**ZU VERARBEITENDE DATEN**

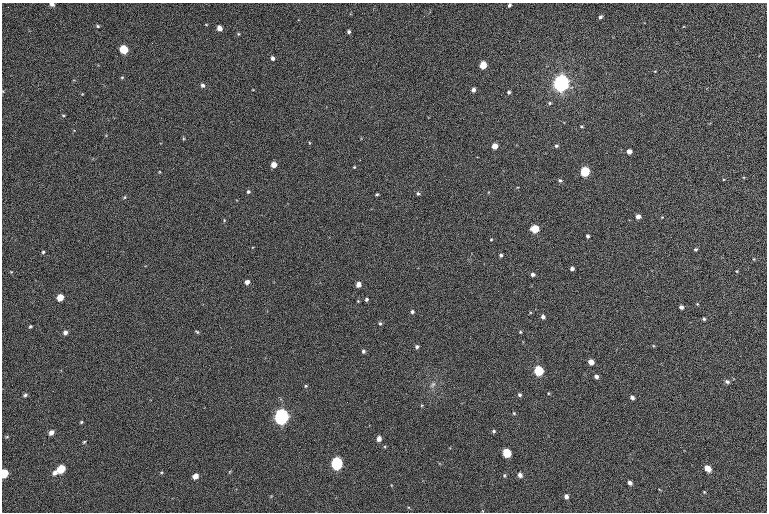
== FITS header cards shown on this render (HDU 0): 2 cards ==
NAXIS1  =                  765 /fastest changing axis
NAXIS2  =                  510 /next to fastest changing axis

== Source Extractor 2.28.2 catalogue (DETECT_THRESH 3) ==
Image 765 x 510 px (HDU 0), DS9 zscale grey, 1 PNG px = 1 image px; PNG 769 x 514 px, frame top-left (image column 1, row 510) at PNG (2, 3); no overlay
Background 1480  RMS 43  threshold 130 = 3 sigma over >= 5 px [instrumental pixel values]
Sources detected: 89; all 89 listed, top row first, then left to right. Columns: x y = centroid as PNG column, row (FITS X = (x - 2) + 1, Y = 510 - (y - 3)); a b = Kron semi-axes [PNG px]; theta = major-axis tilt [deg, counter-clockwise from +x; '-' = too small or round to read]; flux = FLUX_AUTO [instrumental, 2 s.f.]
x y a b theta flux
52 4 5 3 - 9.9e+03
509 5 4 3 - 6.6e+03
600 17 4 3 - 6.6e+03
206 24 4 2 - 2.0e+03
98 26 4 3 - 3.6e+03
219 28 5 4 - 2.1e+04
349 32 4 4 - 5.7e+03
238 34 5 4 - 2.9e+03
124 49 5 5 - 1.2e+05
272 58 4 4 - 9.8e+03
483 65 5 4 - 7.3e+04
122 77 5 3 - 2.7e+03
561 83 7 6 - 1.3e+06
202 85 5 4 - 7.4e+03
473 90 4 4 - 1.1e+04
509 92 4 4 - 6.0e+03
550 103 5 4 - 3.8e+03
63 115 5 3 - 2.8e+03
581 126 3 3 - 3.0e+03
183 138 5 3 - 3.0e+03
494 146 4 4 - 3.2e+04
556 146 4 4 - 5.0e+03
629 151 4 4 - 1.8e+04
274 165 4 4 - 2.9e+04
354 167 3 3 - 2.6e+03
585 172 5 5 - 2.2e+05
560 180 5 5 - 5.1e+03
248 192 5 5 - 5.3e+03
377 194 3 3 - 3.5e+03
418 194 5 4 - 4.7e+03
125 197 4 4 - 3.2e+03
638 216 4 4 - 1.6e+04
535 229 5 5 - 8.7e+04
587 236 4 3 - 6.7e+03
491 239 4 3 - 2.3e+03
695 249 4 4 - 4.4e+03
43 252 4 4 - 3.5e+03
501 255 4 4 - 6.1e+03
754 259 4 3 - 2.3e+03
572 268 4 4 - 8.8e+03
737 271 4 3 - 2.4e+03
11 272 4 3 - 2.4e+03
533 274 4 3 - 8.1e+03
247 282 4 4 - 1.4e+04
358 284 4 4 - 2.3e+04
60 297 5 5 - 4.4e+04
366 299 4 4 - 5.3e+03
358 301 4 4 - 2.4e+03
681 307 4 4 - 9.4e+03
412 312 4 4 - 6.2e+03
543 317 4 4 - 9.8e+03
704 319 3 3 - 4.4e+03
380 323 5 4 - 4.6e+03
30 326 4 3 - 3.6e+03
65 332 5 4 - 9.6e+03
197 332 5 3 - 3.4e+03
520 332 4 3 - 3.1e+03
417 347 4 4 - 6.7e+03
363 351 4 4 - 5.8e+03
591 362 5 4 - 2.5e+04
539 370 5 5 - 2.1e+05
596 376 4 4 - 9.0e+03
727 382 6 5 - 7.2e+03
433 385 10 6 45 9.3e+03
306 386 5 4 - 3.3e+03
548 393 5 3 - 2.5e+03
25 395 5 4 - 5.2e+03
519 395 5 4 - 5.4e+03
632 397 5 4 - 9.1e+03
514 413 5 4 - 3.3e+03
281 416 7 6 - 1.1e+06
81 422 4 3 - 3.2e+03
494 431 5 4 - 4.6e+03
51 432 6 5 - 1.5e+04
7 437 5 3 - 2.7e+03
379 438 5 4 - 1.6e+04
84 442 4 3 - 3.3e+03
507 453 5 5 - 1.2e+05
337 463 6 5 - 5.4e+05
708 468 6 4 -46 3.5e+04
61 469 6 5 - 8.9e+04
55 472 7 5 46 1.2e+04
4 473 6 5 - 1.0e+05
504 475 5 4 - 3.7e+03
520 475 5 4 - 1.3e+04
195 476 5 4 - 2.1e+04
630 483 4 4 - 9.4e+03
704 492 4 4 - 2.5e+03
566 496 5 4 - 1.1e+04
At the frame edge (FLAGS 8, measured only in part): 3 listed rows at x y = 52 4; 509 5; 4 473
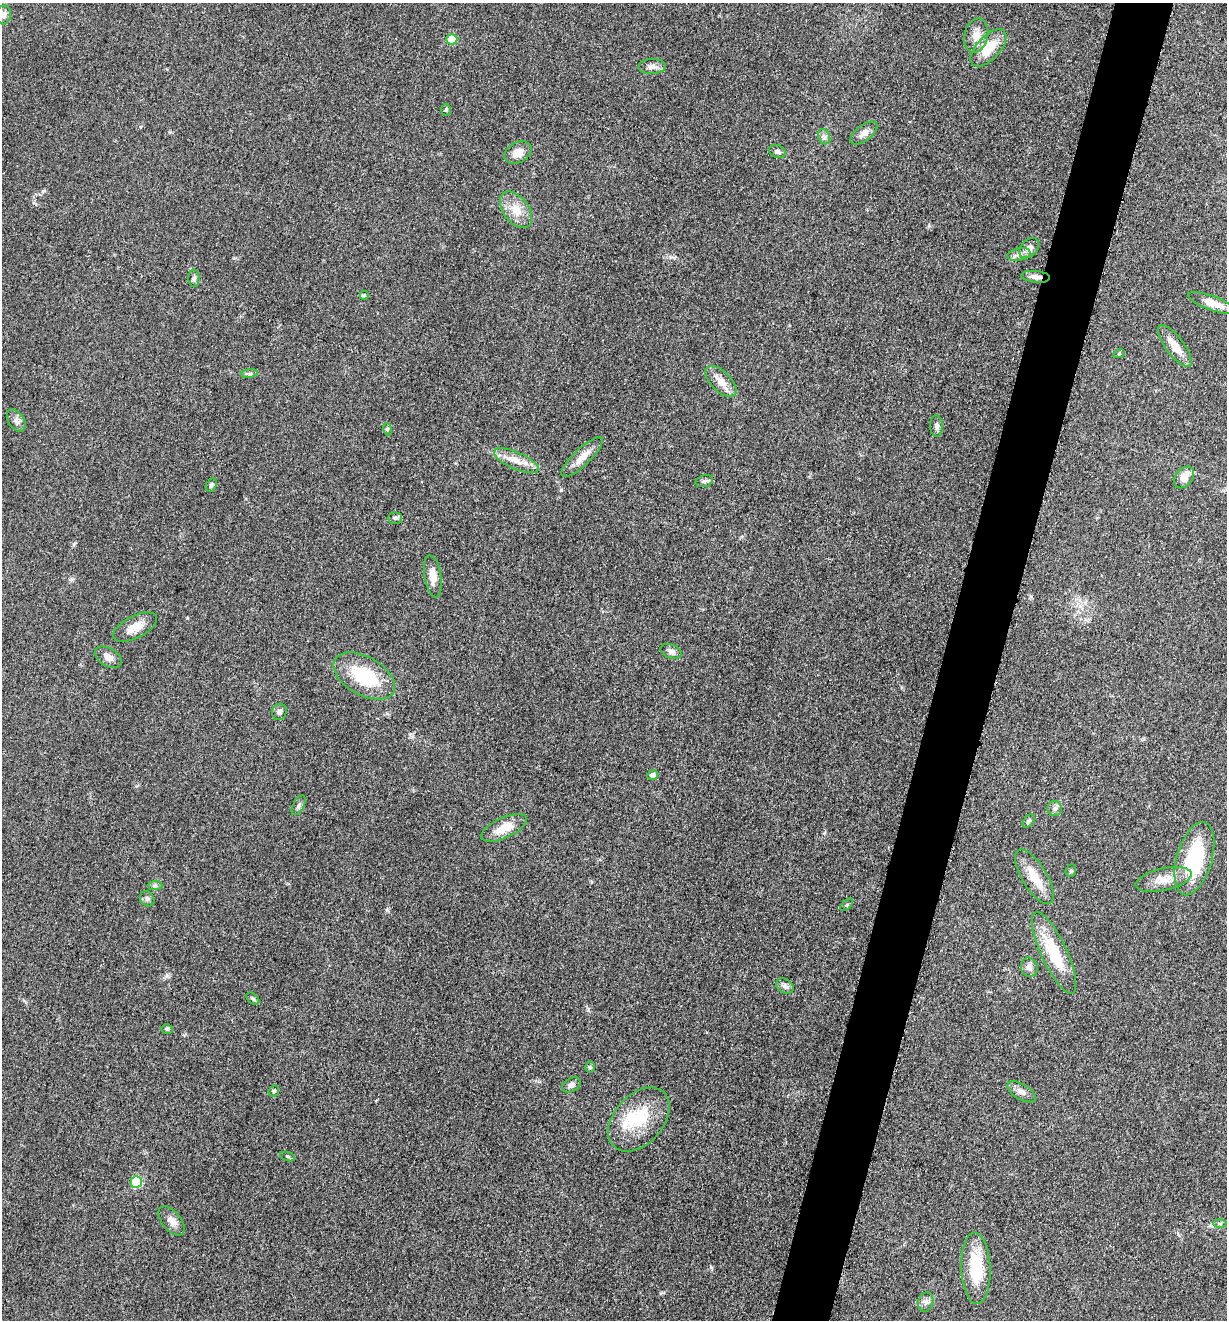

**AUFGABENSTELLUNG**
Schreib sämtliche Zeilen der obigen Datensätze zeichengenau ab und lass dabei die Bilder weg.

**LÖSUNG**
== FITS header cards shown on this render (HDU 0): 2 cards ==
NAXIS1  =                  765 /fastest changing axis
NAXIS2  =                  510 /next to fastest changing axis

== Source Extractor 2.28.2 catalogue (DETECT_THRESH 3) ==
Image 765 x 510 px (HDU 0), DS9 zscale grey, 1 PNG px = 1 image px; PNG 769 x 514 px, frame top-left (image column 1, row 510) at PNG (2, 3); no overlay
Background 1480  RMS 43  threshold 130 = 3 sigma over >= 5 px [instrumental pixel values]
Sources detected: 89; all 89 listed, top row first, then left to right. Columns: x y = centroid as PNG column, row (FITS X = (x - 2) + 1, Y = 510 - (y - 3)); a b = Kron semi-axes [PNG px]; theta = major-axis tilt [deg, counter-clockwise from +x; '-' = too small or round to read]; flux = FLUX_AUTO [instrumental, 2 s.f.]
x y a b theta flux
52 4 5 3 - 9.9e+03
509 5 4 3 - 6.6e+03
600 17 4 3 - 6.6e+03
206 24 4 2 - 2.0e+03
98 26 4 3 - 3.6e+03
219 28 5 4 - 2.1e+04
349 32 4 4 - 5.7e+03
238 34 5 4 - 2.9e+03
124 49 5 5 - 1.2e+05
272 58 4 4 - 9.8e+03
483 65 5 4 - 7.3e+04
122 77 5 3 - 2.7e+03
561 83 7 6 - 1.3e+06
202 85 5 4 - 7.4e+03
473 90 4 4 - 1.1e+04
509 92 4 4 - 6.0e+03
550 103 5 4 - 3.8e+03
63 115 5 3 - 2.8e+03
581 126 3 3 - 3.0e+03
183 138 5 3 - 3.0e+03
494 146 4 4 - 3.2e+04
556 146 4 4 - 5.0e+03
629 151 4 4 - 1.8e+04
274 165 4 4 - 2.9e+04
354 167 3 3 - 2.6e+03
585 172 5 5 - 2.2e+05
560 180 5 5 - 5.1e+03
248 192 5 5 - 5.3e+03
377 194 3 3 - 3.5e+03
418 194 5 4 - 4.7e+03
125 197 4 4 - 3.2e+03
638 216 4 4 - 1.6e+04
535 229 5 5 - 8.7e+04
587 236 4 3 - 6.7e+03
491 239 4 3 - 2.3e+03
695 249 4 4 - 4.4e+03
43 252 4 4 - 3.5e+03
501 255 4 4 - 6.1e+03
754 259 4 3 - 2.3e+03
572 268 4 4 - 8.8e+03
737 271 4 3 - 2.4e+03
11 272 4 3 - 2.4e+03
533 274 4 3 - 8.1e+03
247 282 4 4 - 1.4e+04
358 284 4 4 - 2.3e+04
60 297 5 5 - 4.4e+04
366 299 4 4 - 5.3e+03
358 301 4 4 - 2.4e+03
681 307 4 4 - 9.4e+03
412 312 4 4 - 6.2e+03
543 317 4 4 - 9.8e+03
704 319 3 3 - 4.4e+03
380 323 5 4 - 4.6e+03
30 326 4 3 - 3.6e+03
65 332 5 4 - 9.6e+03
197 332 5 3 - 3.4e+03
520 332 4 3 - 3.1e+03
417 347 4 4 - 6.7e+03
363 351 4 4 - 5.8e+03
591 362 5 4 - 2.5e+04
539 370 5 5 - 2.1e+05
596 376 4 4 - 9.0e+03
727 382 6 5 - 7.2e+03
433 385 10 6 45 9.3e+03
306 386 5 4 - 3.3e+03
548 393 5 3 - 2.5e+03
25 395 5 4 - 5.2e+03
519 395 5 4 - 5.4e+03
632 397 5 4 - 9.1e+03
514 413 5 4 - 3.3e+03
281 416 7 6 - 1.1e+06
81 422 4 3 - 3.2e+03
494 431 5 4 - 4.6e+03
51 432 6 5 - 1.5e+04
7 437 5 3 - 2.7e+03
379 438 5 4 - 1.6e+04
84 442 4 3 - 3.3e+03
507 453 5 5 - 1.2e+05
337 463 6 5 - 5.4e+05
708 468 6 4 -46 3.5e+04
61 469 6 5 - 8.9e+04
55 472 7 5 46 1.2e+04
4 473 6 5 - 1.0e+05
504 475 5 4 - 3.7e+03
520 475 5 4 - 1.3e+04
195 476 5 4 - 2.1e+04
630 483 4 4 - 9.4e+03
704 492 4 4 - 2.5e+03
566 496 5 4 - 1.1e+04
At the frame edge (FLAGS 8, measured only in part): 3 listed rows at x y = 52 4; 509 5; 4 473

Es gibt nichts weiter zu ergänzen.